I loved to sit and listen to his many really wonderful tales whether from his youth in upstate New York or later in San Francisco and New York City…and all the truly interesting people he encountered. From hearing about his work with the legendary theater group the Cockettes to his many interesting stories from the art world and as someone on the early front lines of the civil rights movement in general and the LGBT rights movement in particular, I feel so much richer as a person for having been able to hear it directly from someone who had been there.

It was ALWAYS a delight to run into him in the neighborhood or have coffee or lunch with him, or chat with him on the phone. It was never not a joy to be with him. I am so sorry that we have lost this dear sweet man…much less to this terrible pandemic .

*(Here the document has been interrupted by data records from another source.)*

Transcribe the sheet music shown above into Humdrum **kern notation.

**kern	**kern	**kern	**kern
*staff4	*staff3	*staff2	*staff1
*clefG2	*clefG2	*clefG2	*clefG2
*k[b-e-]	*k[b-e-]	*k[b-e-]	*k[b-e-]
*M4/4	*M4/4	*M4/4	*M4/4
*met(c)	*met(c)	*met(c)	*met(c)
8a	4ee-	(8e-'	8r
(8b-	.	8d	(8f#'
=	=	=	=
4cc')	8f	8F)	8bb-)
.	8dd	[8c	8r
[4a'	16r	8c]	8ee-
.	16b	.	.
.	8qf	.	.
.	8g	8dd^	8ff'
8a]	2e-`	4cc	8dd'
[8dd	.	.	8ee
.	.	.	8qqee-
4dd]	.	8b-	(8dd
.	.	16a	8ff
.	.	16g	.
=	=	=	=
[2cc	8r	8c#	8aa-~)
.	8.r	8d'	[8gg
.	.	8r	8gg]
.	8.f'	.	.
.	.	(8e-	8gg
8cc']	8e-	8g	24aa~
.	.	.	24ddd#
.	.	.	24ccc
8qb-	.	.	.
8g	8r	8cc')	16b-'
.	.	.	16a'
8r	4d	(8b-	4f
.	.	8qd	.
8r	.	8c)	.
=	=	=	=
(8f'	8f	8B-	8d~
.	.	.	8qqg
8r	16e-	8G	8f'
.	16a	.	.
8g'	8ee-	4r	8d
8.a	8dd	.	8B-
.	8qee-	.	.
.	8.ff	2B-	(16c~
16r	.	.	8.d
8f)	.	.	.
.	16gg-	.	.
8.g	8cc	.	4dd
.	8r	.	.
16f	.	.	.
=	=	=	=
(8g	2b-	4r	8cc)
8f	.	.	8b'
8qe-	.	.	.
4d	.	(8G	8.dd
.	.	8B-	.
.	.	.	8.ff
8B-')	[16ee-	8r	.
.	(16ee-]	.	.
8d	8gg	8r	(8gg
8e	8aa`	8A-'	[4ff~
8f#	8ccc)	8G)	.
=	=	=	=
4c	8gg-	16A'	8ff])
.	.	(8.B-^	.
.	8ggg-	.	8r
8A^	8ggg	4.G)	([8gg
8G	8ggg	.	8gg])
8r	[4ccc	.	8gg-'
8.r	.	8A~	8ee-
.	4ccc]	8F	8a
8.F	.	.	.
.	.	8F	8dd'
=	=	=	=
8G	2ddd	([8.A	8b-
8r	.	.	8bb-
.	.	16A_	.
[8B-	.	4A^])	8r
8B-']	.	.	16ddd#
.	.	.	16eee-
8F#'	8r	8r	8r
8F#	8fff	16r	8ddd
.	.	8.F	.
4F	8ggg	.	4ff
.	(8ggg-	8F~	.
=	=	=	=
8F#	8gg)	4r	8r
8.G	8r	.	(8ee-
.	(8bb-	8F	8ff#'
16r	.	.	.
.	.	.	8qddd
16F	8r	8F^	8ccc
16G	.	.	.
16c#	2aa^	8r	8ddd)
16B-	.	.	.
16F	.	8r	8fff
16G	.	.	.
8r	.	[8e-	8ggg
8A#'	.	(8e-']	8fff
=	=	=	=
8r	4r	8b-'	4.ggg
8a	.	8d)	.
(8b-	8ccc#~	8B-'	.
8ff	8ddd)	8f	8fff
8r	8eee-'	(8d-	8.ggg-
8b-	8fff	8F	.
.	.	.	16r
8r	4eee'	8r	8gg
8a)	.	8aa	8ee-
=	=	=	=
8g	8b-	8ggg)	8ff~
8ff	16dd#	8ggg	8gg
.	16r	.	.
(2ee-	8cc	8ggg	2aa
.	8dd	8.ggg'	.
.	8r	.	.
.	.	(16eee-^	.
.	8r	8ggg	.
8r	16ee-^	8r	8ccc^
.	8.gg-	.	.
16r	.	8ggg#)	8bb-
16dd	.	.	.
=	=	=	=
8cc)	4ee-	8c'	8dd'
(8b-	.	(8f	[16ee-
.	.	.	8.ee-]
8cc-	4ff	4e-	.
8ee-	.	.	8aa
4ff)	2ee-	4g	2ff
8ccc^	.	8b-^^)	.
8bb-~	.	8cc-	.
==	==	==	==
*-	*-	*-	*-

Because Jimmy was such a community oriented person… I am going to take this opportunity to remind everybody to check in on anybody that you know who may be shut in because of health issues or for whatever reason…anybody who may be alone in the world, needs extra attention right now. Already we know that too many people have died alone in their apartments just in New York City not to mention elsewhere. I’m sure Jimmy would agree with me in saying that that is both tragic and unacceptable.

There is extra glitter in the night sky in his memory forevermore, of that I am sure.